I can run the code up to the Bridge_GetConfiguredDefaultsImplementationPointer call in the debugger, and the contents of the configs vector look correct in the debugger.
Back in the library, in the first sub function, where the debugger don't shine, I've broken down the failing statement into several console prints.
System::String^ temp
List<CConfig^>^ configs = gcnew List<CConfig ^>((INT32)newConfigs.size());
for( int i = 0; i< newConfigs.size(); i++)
{
std::cout << newConfigs[i].aye<< std::flush; // prints
std::cout << newConfigs[i].aye.c_str() << std::flush; // prints
temp = gcnew System::String(newConfigs[i].aye.c_str());
System::Console::WriteLine(temp); // prints
std::cout << "Testing string creation" << std::endl; // prints
std::cout << newConfigs[i].bee << std::flush; // crashes here
}
I get the same exception on access of bee if I move the newConfigs[i].bee out above the assignment of temp or comment out the list declaration/assignment.
Just for reference that the std::string in a struct in a vector should have arrived at it's destination ok
Is std::vector copying the objects with a push_back?
std::string in struct - Copy/assignment issues?

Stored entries
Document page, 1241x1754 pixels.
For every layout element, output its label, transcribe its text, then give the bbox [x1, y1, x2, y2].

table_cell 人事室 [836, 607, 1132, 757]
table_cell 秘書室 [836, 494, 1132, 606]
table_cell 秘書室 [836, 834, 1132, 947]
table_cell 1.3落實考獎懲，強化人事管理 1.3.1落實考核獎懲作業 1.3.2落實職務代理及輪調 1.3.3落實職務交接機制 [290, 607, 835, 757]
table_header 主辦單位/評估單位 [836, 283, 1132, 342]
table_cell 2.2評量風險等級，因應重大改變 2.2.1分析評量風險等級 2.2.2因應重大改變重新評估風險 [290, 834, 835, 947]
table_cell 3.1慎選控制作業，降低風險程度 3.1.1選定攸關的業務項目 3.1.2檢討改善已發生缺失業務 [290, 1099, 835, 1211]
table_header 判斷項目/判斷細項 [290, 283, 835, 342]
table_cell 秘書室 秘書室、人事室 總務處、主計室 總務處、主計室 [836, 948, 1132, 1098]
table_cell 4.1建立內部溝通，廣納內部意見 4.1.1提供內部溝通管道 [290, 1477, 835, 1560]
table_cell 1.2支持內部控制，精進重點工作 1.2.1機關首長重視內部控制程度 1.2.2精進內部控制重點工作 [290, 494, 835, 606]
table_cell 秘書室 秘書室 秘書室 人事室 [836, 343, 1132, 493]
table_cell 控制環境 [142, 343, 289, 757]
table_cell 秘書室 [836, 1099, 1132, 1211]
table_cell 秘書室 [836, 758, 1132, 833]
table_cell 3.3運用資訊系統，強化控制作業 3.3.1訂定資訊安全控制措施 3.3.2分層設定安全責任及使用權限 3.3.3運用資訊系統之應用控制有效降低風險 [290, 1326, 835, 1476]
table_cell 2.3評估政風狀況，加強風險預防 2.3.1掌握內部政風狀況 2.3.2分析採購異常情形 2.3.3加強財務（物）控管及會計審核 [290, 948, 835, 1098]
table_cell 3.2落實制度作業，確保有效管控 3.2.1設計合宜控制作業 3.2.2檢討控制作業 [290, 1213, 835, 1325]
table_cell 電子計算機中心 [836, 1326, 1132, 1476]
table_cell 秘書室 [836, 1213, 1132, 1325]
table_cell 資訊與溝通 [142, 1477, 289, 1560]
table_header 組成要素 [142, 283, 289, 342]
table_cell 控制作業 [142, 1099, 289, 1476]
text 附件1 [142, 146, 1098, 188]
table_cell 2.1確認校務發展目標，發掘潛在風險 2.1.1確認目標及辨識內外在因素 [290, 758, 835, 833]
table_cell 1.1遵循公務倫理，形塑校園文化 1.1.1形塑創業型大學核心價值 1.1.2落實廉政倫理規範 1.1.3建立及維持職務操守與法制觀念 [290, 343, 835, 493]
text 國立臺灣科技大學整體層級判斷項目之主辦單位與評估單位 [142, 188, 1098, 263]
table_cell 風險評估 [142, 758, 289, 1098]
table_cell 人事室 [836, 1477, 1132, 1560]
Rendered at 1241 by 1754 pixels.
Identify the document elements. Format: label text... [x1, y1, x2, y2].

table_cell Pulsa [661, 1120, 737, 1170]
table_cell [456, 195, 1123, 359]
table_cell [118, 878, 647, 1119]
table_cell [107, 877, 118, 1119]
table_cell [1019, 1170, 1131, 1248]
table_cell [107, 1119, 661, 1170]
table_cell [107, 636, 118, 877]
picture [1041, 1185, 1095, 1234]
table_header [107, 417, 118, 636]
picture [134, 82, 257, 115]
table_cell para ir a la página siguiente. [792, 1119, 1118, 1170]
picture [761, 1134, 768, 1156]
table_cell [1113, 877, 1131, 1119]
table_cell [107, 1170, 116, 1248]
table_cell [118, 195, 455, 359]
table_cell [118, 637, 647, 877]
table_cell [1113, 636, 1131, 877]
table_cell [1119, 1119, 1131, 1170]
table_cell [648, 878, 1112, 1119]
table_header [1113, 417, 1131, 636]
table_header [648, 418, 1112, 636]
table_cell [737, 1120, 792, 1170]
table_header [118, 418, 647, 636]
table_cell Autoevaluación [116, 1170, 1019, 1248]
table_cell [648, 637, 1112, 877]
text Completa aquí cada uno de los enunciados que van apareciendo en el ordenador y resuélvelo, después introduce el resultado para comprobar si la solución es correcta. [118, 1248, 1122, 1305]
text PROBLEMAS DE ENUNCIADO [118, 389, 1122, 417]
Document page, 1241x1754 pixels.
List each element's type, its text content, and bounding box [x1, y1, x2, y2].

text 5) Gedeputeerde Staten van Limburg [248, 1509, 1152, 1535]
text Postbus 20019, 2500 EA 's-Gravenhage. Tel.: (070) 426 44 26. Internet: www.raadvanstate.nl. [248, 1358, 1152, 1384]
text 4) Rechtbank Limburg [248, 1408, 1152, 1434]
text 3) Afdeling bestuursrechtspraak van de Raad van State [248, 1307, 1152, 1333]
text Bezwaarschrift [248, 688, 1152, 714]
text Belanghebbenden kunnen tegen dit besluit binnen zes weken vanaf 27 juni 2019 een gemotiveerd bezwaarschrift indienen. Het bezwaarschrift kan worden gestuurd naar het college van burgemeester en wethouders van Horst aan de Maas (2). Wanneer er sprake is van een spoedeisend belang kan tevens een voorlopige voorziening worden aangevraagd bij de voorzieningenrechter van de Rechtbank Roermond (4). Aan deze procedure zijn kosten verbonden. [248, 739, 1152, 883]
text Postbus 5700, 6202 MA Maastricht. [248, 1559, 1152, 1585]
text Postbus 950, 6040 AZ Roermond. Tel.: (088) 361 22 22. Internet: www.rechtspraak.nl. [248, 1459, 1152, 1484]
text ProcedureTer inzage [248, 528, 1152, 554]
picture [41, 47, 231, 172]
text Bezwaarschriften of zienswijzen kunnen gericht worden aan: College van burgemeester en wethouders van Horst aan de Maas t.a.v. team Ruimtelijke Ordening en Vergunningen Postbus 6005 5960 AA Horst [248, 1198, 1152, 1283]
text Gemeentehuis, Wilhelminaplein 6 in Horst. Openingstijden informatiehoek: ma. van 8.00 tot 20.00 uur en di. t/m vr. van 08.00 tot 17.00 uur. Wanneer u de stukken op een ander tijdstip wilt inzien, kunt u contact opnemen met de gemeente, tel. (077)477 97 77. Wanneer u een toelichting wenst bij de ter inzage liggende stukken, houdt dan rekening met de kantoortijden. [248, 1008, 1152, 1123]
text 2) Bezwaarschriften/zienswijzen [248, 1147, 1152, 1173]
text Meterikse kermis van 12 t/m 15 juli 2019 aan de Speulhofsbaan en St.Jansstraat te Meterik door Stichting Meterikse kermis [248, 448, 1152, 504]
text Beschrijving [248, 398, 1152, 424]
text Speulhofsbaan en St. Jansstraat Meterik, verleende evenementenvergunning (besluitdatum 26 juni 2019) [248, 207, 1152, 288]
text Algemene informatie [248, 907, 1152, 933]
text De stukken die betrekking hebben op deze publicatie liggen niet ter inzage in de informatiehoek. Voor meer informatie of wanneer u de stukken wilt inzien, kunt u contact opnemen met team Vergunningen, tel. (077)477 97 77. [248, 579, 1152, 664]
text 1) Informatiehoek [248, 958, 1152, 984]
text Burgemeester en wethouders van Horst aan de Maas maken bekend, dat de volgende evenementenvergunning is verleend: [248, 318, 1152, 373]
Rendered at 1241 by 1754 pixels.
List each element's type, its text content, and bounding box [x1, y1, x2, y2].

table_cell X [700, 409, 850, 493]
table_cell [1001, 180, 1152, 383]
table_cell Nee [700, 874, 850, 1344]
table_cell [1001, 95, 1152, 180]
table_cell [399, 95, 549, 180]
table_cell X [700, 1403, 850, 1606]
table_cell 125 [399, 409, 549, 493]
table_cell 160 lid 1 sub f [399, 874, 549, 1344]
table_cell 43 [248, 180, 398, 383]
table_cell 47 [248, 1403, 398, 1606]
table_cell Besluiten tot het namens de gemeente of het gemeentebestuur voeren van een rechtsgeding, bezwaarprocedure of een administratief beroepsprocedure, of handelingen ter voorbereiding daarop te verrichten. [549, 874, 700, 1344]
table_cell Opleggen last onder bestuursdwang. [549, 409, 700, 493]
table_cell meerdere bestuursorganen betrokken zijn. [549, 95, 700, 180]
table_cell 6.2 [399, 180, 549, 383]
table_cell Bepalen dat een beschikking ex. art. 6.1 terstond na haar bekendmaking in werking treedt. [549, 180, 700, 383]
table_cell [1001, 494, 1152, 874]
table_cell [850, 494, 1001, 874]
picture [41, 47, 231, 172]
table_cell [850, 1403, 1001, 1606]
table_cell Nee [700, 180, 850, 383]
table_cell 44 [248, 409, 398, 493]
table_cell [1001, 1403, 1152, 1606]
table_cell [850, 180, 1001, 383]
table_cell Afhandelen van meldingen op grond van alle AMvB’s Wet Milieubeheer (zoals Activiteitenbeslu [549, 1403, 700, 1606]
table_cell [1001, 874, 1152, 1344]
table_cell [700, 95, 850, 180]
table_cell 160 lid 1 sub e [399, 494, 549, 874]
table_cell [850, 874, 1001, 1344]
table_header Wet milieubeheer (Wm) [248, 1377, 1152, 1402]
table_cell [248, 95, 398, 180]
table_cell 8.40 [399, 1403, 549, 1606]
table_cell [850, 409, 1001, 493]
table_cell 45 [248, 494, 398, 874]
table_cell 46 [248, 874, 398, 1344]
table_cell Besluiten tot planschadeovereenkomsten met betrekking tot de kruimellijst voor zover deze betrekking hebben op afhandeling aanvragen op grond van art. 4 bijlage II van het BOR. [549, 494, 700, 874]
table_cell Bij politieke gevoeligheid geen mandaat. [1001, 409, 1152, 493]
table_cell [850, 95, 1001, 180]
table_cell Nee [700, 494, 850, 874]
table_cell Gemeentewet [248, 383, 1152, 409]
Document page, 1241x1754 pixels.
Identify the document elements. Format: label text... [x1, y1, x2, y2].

- [Exercise A]: According to the debugging post, up to which call can the code be run in the debugger?
- [Exercise B]: Continue the debugging post from its last line.
The stored entries are separate material, unrelated to the debugging post.

- [Task response A]: Up to the Bridge_GetConfiguredDefaultsImplementationPointer call.

- [Task response B]:
http://www.cplusplus.com/reference/vector/vector/operator=/
Assign one struct to another in C
Why this exception is not caught by my try/catch
https://stackoverflow.com/a/918891/2091951
Generic AccessViolationException related questions
How to handle AccessViolationException
Programs randomly getting System.AccessViolationException
https://connect.microsoft.com/VisualStudio/feedback/details/819552/visual-studio-debugger-throws-accessviolationexception
finding the cause of System.AccessViolationException
https://msdn.microsoft.com/en-us/library/ms164911.aspx
Catching access violation exceptions?
AccessViolationException when using C++ DLL from C#
Suggestions in above questions
Change to .net 3.5, change target platform - these solutions could have serious issues with a large mult-project solution.
HandleProcessCorruptedStateExceptions - does not work in C++, this decoration is for C#, catching this error could be a very bad idea anyway
Change legacyCorruptedStateExceptionsPolicy - this is about catching the error, not preventing it
Install .NET 4.5.2 - can't, already have 4.6.1. Installing 4.6.2 did not help. Recompiling on a different machine that didn't have 4.5 or 4.6 installed did not help. (Despite this used to compile and run on my machine before installing Visual Studio 2013, which strongly suggests the .NET library is an issue?)
VSDebug_DisableManagedReturnValue - I only see this mentioned in relation to a specific crash in the debugger, and the help from Microsoft says that other AccessViolationException issues are likely unrelated. (http://connect.microsoft.com/VisualStudio/feedbackdetail/view/819552/visual-studio-debugger-throws-accessviolationexception)
Change Comodo Firewall settings - I don't use this software
Change all the code to managed memory - Not an option. The overall design of calling C# from C++ through C++/CLI is resistant to change. I was specifically asked to design it this way to leverage existing C# code from existing C++ code.
Make sure memory is allocated - memory should be allocated on the stack in the C++ client. I've attempted to make the vector be not a reference parameter, to force a vector copy into explicitly library controlled memory space, did not help.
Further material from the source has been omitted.